Iran also gets mentioned, I think, only twice.
But Israel gets mentioned on almost every other page.
And the mentions of Israel are biased, incomplete, sometimes inaccurate.
One wonders why this tiny country which faces relentless violence from its enemies and yet retains its essentially democratic character — why it is the subject of so much attention by Amnesty?
One might say that Amnesty is obsessed with Israel.
And that this obsession is blurring its critical faculties, making Amnesty uncritically accept the “Israeli is apartheid” line being put forward by its new allies in groups like War on Want.
Maybe it explains Amnesty’s rush to embrace the Goldstone inquiry, which was launched with the backing of regimes like those in Burma and North Korea but opposed by every democratic country in the world.
How did Amnesty wind up taking the same line as North Korea, opposing the views of the US, Canada, the European Union and others?
Clearly there is something wrong here.
And there’s something we can do about it.
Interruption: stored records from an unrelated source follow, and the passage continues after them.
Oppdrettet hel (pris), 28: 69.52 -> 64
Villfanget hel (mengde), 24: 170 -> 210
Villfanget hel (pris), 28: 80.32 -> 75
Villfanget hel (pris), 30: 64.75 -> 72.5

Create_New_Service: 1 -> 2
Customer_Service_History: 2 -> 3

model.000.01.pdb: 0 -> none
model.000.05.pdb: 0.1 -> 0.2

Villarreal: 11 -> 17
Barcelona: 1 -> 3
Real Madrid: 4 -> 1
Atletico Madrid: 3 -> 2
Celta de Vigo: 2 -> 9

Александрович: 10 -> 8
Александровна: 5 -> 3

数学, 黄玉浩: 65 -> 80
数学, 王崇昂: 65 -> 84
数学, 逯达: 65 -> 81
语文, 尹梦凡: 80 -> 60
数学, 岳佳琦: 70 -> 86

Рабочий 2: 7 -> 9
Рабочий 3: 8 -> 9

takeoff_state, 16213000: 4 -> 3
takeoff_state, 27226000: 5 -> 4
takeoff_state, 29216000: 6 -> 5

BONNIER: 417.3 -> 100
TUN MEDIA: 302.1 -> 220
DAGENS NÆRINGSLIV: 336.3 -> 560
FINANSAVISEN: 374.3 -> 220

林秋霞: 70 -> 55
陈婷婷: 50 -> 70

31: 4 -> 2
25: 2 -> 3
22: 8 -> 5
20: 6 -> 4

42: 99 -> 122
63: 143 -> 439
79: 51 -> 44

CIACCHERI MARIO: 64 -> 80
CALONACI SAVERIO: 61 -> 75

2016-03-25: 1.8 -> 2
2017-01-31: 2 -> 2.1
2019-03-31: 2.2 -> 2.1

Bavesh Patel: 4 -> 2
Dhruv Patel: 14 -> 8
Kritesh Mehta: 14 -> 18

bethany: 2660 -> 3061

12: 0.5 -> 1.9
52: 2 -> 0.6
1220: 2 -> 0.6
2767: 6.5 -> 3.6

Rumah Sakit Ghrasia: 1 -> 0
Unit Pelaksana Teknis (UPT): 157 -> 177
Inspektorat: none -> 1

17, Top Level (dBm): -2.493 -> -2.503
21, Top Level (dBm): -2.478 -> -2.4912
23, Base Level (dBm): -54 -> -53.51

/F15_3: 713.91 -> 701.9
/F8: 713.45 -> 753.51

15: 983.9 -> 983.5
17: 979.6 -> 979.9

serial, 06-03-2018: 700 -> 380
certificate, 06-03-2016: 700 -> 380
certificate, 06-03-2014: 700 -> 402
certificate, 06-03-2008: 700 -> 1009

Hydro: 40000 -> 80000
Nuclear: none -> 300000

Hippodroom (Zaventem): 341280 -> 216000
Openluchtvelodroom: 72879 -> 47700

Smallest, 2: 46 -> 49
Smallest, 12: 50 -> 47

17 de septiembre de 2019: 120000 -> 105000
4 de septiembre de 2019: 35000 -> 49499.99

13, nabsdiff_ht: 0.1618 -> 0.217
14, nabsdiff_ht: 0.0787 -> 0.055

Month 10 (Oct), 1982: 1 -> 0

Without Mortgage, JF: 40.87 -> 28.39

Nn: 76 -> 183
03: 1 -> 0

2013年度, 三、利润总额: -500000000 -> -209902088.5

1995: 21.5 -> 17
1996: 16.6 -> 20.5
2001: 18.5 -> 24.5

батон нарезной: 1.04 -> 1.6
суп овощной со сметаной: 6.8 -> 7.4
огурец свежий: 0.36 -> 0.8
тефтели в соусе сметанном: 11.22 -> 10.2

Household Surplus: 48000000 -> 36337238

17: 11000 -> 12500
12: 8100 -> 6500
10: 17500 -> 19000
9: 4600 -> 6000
Amnesty remains a democratic organisation. We, its members, elect its governing bodies, and we set its policy.
We can turn this around it we want to.
If you are an Amnesty member in the UK, you will be getting a ballot with the next issue of the Amnesty magazine. You will asked to choose 3 new members of the Board. There are 10 candidates. I am one of them, and I ask for your vote.
This is only the beginning. Together, we can do much more.
And we will do this, we will turn Amnesty around, we will turn it back into the organisation that the whole world respected — an organisation that campaigns for human rights everywhere and that is not tarred with bias against some countries, in particular, Israel.
We can turn Amnesty back into an organization that instead of winding up on the same side as North Korea (on the Goldstone inquiry, for example) actually turns its attention to human rights issues there.
Of course Amnesty should criticize Israel when it violates human rights, when it tortures, when it holds prisoners of conscience. But as I hope I’ve illustrated above, and as other examples on this site show, Amnesty keeps getting it wrong and remains obsessed with Israel.